Task requirements:
When you print the records, keep every line identical to the original.
'''
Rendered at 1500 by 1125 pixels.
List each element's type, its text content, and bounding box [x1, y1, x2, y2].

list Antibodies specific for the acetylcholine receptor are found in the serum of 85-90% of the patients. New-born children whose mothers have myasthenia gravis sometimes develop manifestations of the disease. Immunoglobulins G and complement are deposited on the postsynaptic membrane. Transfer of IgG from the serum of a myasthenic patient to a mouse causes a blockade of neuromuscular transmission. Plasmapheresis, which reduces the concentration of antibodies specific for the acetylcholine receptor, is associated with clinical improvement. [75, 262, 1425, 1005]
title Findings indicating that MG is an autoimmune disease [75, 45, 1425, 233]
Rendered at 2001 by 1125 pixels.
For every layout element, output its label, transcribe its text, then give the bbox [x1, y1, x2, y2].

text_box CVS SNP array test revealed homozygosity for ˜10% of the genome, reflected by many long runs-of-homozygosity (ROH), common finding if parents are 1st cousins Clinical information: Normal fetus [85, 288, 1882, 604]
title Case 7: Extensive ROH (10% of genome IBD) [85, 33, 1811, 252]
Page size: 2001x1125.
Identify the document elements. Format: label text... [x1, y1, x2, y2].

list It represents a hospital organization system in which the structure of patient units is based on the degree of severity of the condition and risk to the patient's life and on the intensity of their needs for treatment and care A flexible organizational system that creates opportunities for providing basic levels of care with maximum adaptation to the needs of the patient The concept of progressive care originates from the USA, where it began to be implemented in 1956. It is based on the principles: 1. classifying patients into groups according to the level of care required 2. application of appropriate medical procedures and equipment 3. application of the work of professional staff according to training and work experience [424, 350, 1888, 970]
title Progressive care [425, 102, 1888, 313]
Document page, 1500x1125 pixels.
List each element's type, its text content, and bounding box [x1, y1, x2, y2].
'''
The answer:
Rendered at 1500 by 1125 pixels.
List each element's type, its text content, and bounding box [x1, y1, x2, y2].

list Antibodies specific for the acetylcholine receptor are found in the serum of 85-90% of the patients. New-born children whose mothers have myasthenia gravis sometimes develop manifestations of the disease. Immunoglobulins G and complement are deposited on the postsynaptic membrane. Transfer of IgG from the serum of a myasthenic patient to a mouse causes a blockade of neuromuscular transmission. Plasmapheresis, which reduces the concentration of antibodies specific for the acetylcholine receptor, is associated with clinical improvement. [75, 262, 1425, 1005]
title Findings indicating that MG is an autoimmune disease [75, 45, 1425, 233]
Rendered at 2001 by 1125 pixels.
For every layout element, output its label, transcribe its text, then give the bbox [x1, y1, x2, y2].

text_box CVS SNP array test revealed homozygosity for ˜10% of the genome, reflected by many long runs-of-homozygosity (ROH), common finding if parents are 1st cousins Clinical information: Normal fetus [85, 288, 1882, 604]
title Case 7: Extensive ROH (10% of genome IBD) [85, 33, 1811, 252]
Page size: 2001x1125.
Identify the document elements. Format: label text... [x1, y1, x2, y2].

list It represents a hospital organization system in which the structure of patient units is based on the degree of severity of the condition and risk to the patient's life and on the intensity of their needs for treatment and care A flexible organizational system that creates opportunities for providing basic levels of care with maximum adaptation to the needs of the patient The concept of progressive care originates from the USA, where it began to be implemented in 1956. It is based on the principles: 1. classifying patients into groups according to the level of care required 2. application of appropriate medical procedures and equipment 3. application of the work of professional staff according to training and work experience [424, 350, 1888, 970]
title Progressive care [425, 102, 1888, 313]
Document page, 1500x1125 pixels.
List each element's type, its text content, and bounding box [x1, y1, x2, y2].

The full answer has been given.